‘I fell in love’: The musician Phil Collins said influenced every prog-rock band
Phil Collins has done so much for rock and roll that people tend to forget his skills as a drummer.
Although many people just remember all of the massive radio hits or even the soundtrack to Tarzan when talking about his legacy, it’s hard to really talk about his greatest moments without bringing up every single complicated drum fill that he ever played when working with Genesis. He singlehandedly reshaped what prog-rock drumming could sound like, but he felt that some of the greatest musicians in the world needed to bow down to the true greats of musical history.
Because when looking at prog, none of it was created in a vacuum. No one might have heard what a band like King Crimson were doing whenever they made one of their records, but it was all about refining the listener’s palette whenever they started making their classics. This was a new art form, but what made it sound so different was that it was a hodgepodge of all that had come before.
Take Emerson, Lake and Palmer, for instance. The power trio created some of the most forward-looking progressive music of all time, but when looking beyond their status as one of the finest players in the world, there are more than a few pieces of their work that are note-for-note recreations of what classical musicians did back in the day. Even Jethro Tull reinterpreted Bach on their records, but Collins wasn’t exactly looking that far back for inspiration.
Being a drummer, the groove was where everything started for him, and a lot of that came down to listening to some of the greatest swing bands that ever lived. Jazz was the main vocabulary that Collins studied alongside Genesis, and when looking at the biggest names in jazz, it didn’t get much better than what Buddy Rich could do whenever he started working with the greatest musicians he could find.

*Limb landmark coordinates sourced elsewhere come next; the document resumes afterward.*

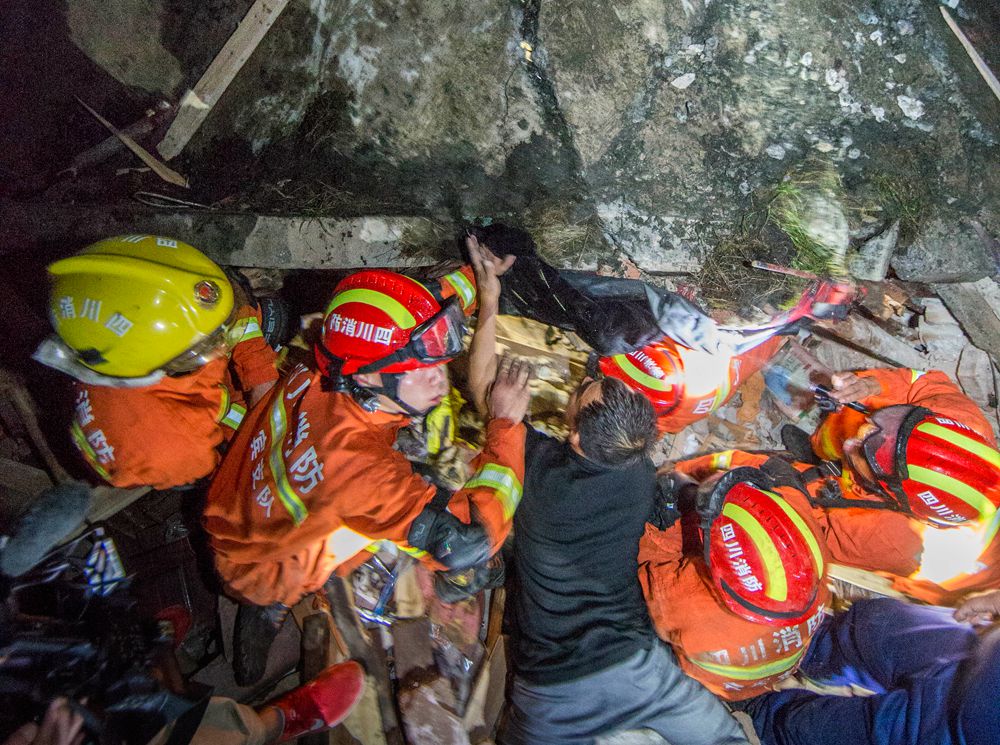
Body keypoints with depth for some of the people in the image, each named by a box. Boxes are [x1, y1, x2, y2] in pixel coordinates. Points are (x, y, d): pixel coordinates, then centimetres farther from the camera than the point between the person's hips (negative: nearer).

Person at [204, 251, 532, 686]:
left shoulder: (313, 379, -23)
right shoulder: (357, 460, -43)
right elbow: (469, 542, -38)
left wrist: (473, 278, -3)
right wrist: (506, 424, -31)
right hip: (270, 577, -6)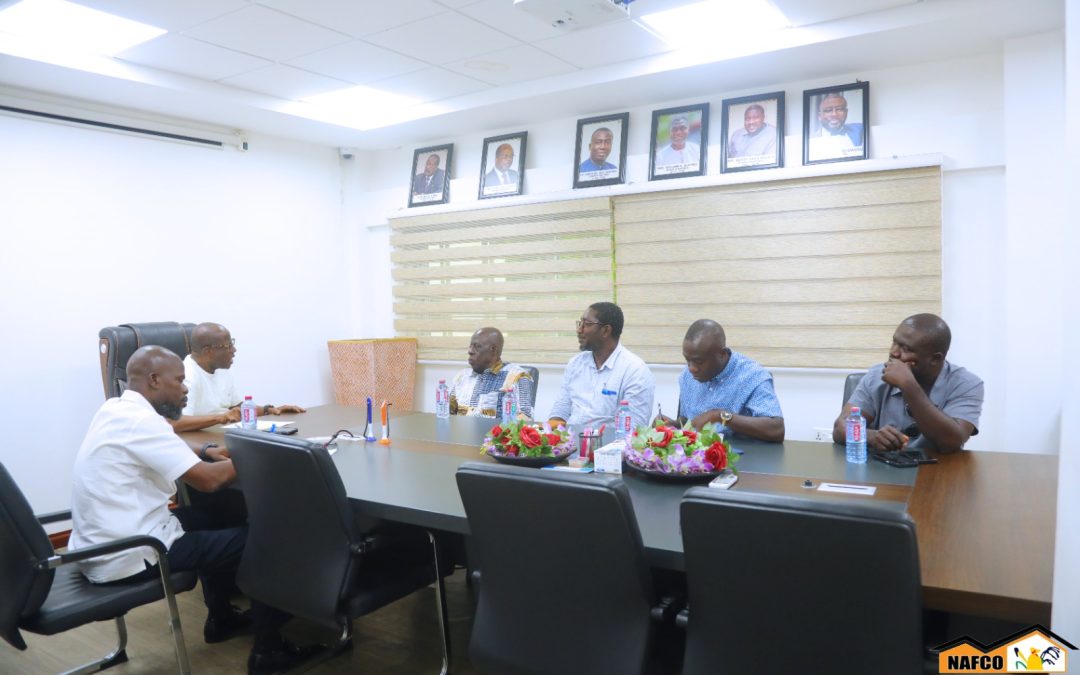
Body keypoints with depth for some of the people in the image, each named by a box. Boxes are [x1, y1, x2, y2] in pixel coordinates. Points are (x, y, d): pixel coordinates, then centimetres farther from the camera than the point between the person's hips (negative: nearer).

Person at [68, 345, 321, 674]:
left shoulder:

Rich wasn’t necessarily looking to make the catchiest music of all time, but it was all about getting the band to swing in just the right way. He was pulling out some of the most complicated drum fills that anyone had ever heard, but there was a lot more structure to it than most jazz players who try to play a million notes per second and try to outplay everyone next to them on the bandstand.
So when prog started becoming more prominent on the charts, Collins said that everyone had Buddy Rich to thank for breaking down that door, saying, “I was exposed to the Buddy Rich big band, his first band after a long layoff for financial reasons. And he did this new album, a live album in Las Vegas. And it had this West Side Story medley on it. And I just heard it and fell in love with it. It influenced the arrangements of Genesis and it changed the arrangements of Yes. All those bands in the ’70s that were kind of doing that stuff were influenced by some of the jazz big bands.”
Prog was the more prominent genre at the time, but if you wanted a more authentic look at where jazz music could be going, it was in the fusion world. Collins had already tried his hand working with groups like Brand X, but everyone from the UK to Weather Report was throwing their pop hits out the window and trying their best to make the greatest technical workouts that the world had ever heard.
But even if the songs themselves are fairly complicated to work through if you’re new to the instrument, it wasn’t a case of everyone trying to overplay. The best way to make Rich proud was to know the intricacies of any song they played, and even if the drummer didn’t get the most love in any rock band, the jazz legend was out there to prove that it was an art form all its own.